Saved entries
* * * * * * *

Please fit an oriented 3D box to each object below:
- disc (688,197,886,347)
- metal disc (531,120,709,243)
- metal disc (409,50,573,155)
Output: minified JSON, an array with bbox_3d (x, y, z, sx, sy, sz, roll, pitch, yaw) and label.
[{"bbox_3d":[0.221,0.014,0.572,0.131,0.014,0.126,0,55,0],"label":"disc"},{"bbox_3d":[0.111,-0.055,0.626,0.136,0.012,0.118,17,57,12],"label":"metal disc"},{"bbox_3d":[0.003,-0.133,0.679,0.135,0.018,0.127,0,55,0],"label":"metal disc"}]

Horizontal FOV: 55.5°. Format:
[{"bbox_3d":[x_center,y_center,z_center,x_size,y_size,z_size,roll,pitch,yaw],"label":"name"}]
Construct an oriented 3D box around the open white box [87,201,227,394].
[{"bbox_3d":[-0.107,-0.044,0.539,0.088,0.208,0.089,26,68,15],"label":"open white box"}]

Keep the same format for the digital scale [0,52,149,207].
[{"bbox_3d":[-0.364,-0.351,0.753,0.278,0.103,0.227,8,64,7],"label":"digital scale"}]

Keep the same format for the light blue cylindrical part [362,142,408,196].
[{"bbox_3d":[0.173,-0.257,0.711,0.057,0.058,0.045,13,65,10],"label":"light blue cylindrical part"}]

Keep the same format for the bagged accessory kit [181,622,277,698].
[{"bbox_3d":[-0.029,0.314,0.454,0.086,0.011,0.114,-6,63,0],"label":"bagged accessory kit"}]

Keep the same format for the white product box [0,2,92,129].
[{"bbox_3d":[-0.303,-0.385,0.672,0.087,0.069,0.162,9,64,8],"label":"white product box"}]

* * * * * * *

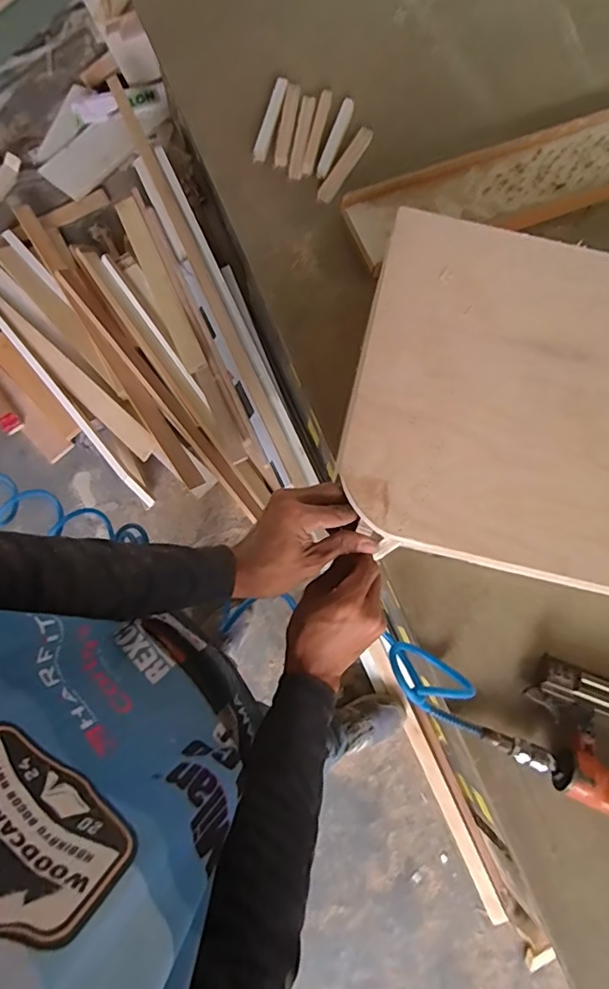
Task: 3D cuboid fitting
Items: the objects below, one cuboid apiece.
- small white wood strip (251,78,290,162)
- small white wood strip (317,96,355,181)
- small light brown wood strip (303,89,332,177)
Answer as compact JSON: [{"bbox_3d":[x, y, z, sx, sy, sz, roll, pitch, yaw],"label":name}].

* * * * * * *

* EXERCISE DETAILS
Using the data above, transcribe the lines that run from the line with "Task: 3D cuboid fitting" to the line with "Answer as compact", both ends kept, and output nothing else.

* SOLVED PROBLEM
Task: 3D cuboid fitting
Items: the objects below, one cuboid apiece.
- small white wood strip (251,78,290,162)
- small white wood strip (317,96,355,181)
- small light brown wood strip (303,89,332,177)
Answer as compact JSON: [{"bbox_3d":[x, y, z, sx, sy, sz, roll, pitch, yaw],"label":name}].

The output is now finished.